A Question of Upbringing - Anthony Powell [86]
Members must have seen that there was no way of avoiding the subject. Shaking his hair out of his eyes, he said: “There is a disused railway-siding that was turned into allotments. He probably worked there. It adjoins one of the residential suburbs.”
There was a general laugh at this answer, which was certainly a neat way of settling the questions of both Quiggin and Brightman himself, so far as Members was concerned. Smethwyck began to talk of a play he had seen in London, and conversation took a new course. However, the feelings of self-reproach that contact with Quiggin, or discussions about him, commonly aroused in me were not entirely set at rest by this description of his circumstances. Brightman’s information was notoriously unreliable: and Members’s words had clearly been actuated by personal dislike. The work on the railway line might certainly have been of a comparatively recreational nature: that had to be admitted in the light of Mark Members’s knowledge of the locality; but, even were this delineation of the background true, that would not prevent Quiggin from finding in his life some element chronically painful to him. Even though he might exaggerate to himself, and to others, his lack of means in relation to the financial circumstances of his contemporaries, this in itself pointed to a need for other – and deeply felt – discontents. It was possibly that, in the eyes of Quiggin, money represented some element in which he knew himself deficient: rather in the same way that Widmerpool, when he wanted to criticise Stringham, said that he had too much money: no doubt in truth envying the possession of assets that were, in fact, not material ones. It was some similar course of speculation that seemed to give shape to Quiggin’s character and outward behaviour.
Short’s luncheon took place the day before I was to meet Mrs. Foxe again, and I thought over the question of Quiggin on my way to Stringham’s rooms.

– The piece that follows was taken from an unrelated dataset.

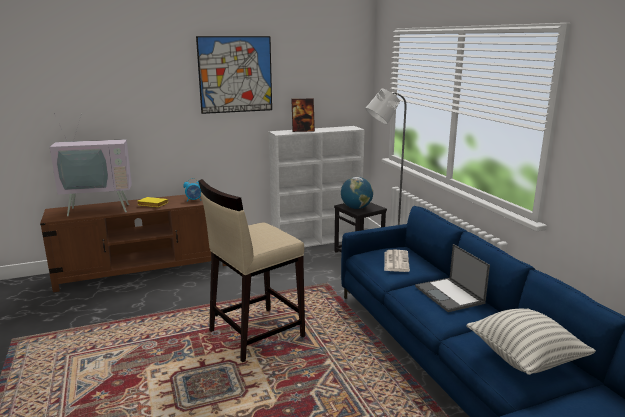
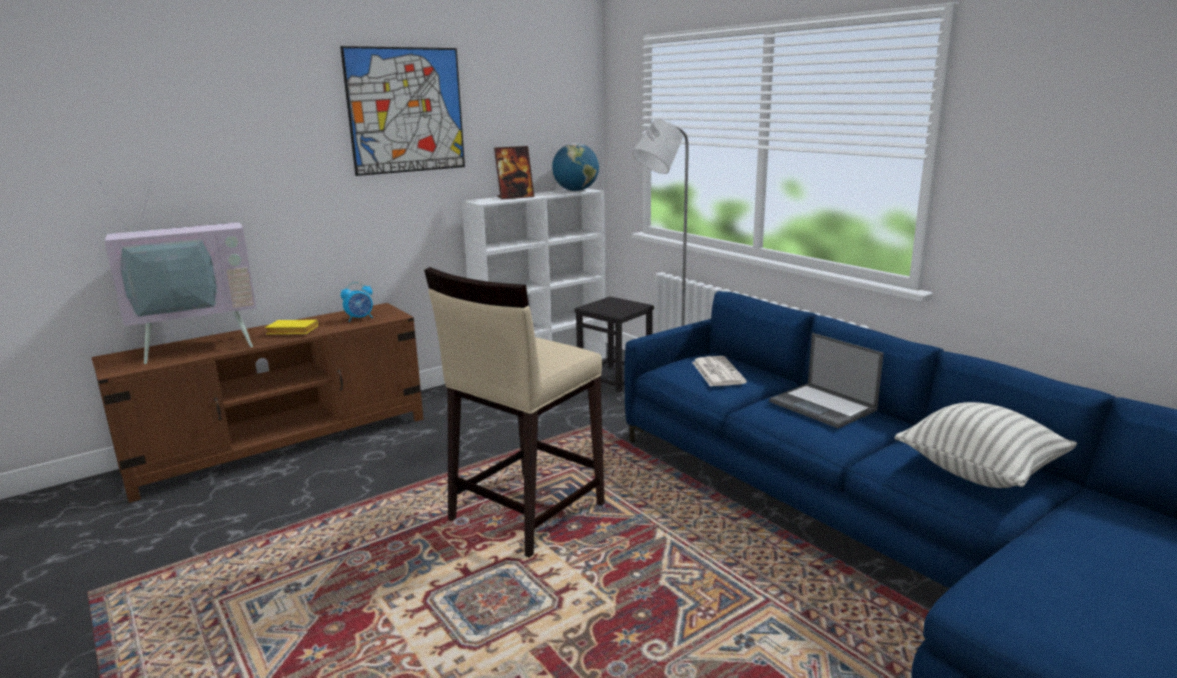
camera: 15 degrees left, 0 degrees up
(356, 208) = (610, 309): globe -> globe (576, 191)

“This may be rather a ghastly meal,” Stringham said, while we waited for his mother, and Sillery, to arrive.
Sillery appeared first. He had cleaned himself up a little for the occasion, trimmed his moustache at the corners, and exchanged his usual blue bow for a black silk tie with white spots. Stringham offered him sherry, which was refused. Like many persons more interested in power than sensual enjoyment, Sillery touched no strong drink. Prowling about the room for a minute or two, he glanced at the invitations on the mantelpiece: a London dance or two, and some undergraduate parties. He found nothing there that appeared to interest him, because he turned, and, stepping between Stringham and myself, took each of us by an arm, resting his weight slightly.
“I hear you have been seeing something of Brother Quiggin,” he said to me.
“We met at one of Brightman’s lectures, Sillers.”
“You both go to Brightman’s lectures, do you?” said Sillery. “I hope they are being decently attended,”
“Moderate.”
“Mostly women, I fear.”
“A sprinkling of men.”
“I heard they were getting quite painfully empty. It’s a pity, because Brightman is such an able fellow. He won golden opinions as a young man,” said Sillery.
“But tell me, how do you find Brother Quiggin?”
I hardly knew what to say. However, Sillery seemed to require no answer. He said: “Brother Quiggin is an able young man, too. We must not forget that.”
Stringham did not seem much in the mood for Sillery. He moved away towards the window. A gramophone was playing in the rooms above. Outside, the weather was hot and rather stuffy.
“I hope my mother is not going to be really desperately late,” he said.
We waited. Sillery began to describe a walking tour he had once taken in Sicily with two friends, one of whom had risen to be Postmaster-General: the other, dead in his twenties, having shown promise of even higher things. He was in the middle of an anecdote about an amusing experience they had had with a German professor in a church at Syracuse, when there was a step on the stairs outside. Stringham went to the door, and out on to the landing. I heard him say: “Why, hallo, Tuffy. Only you?”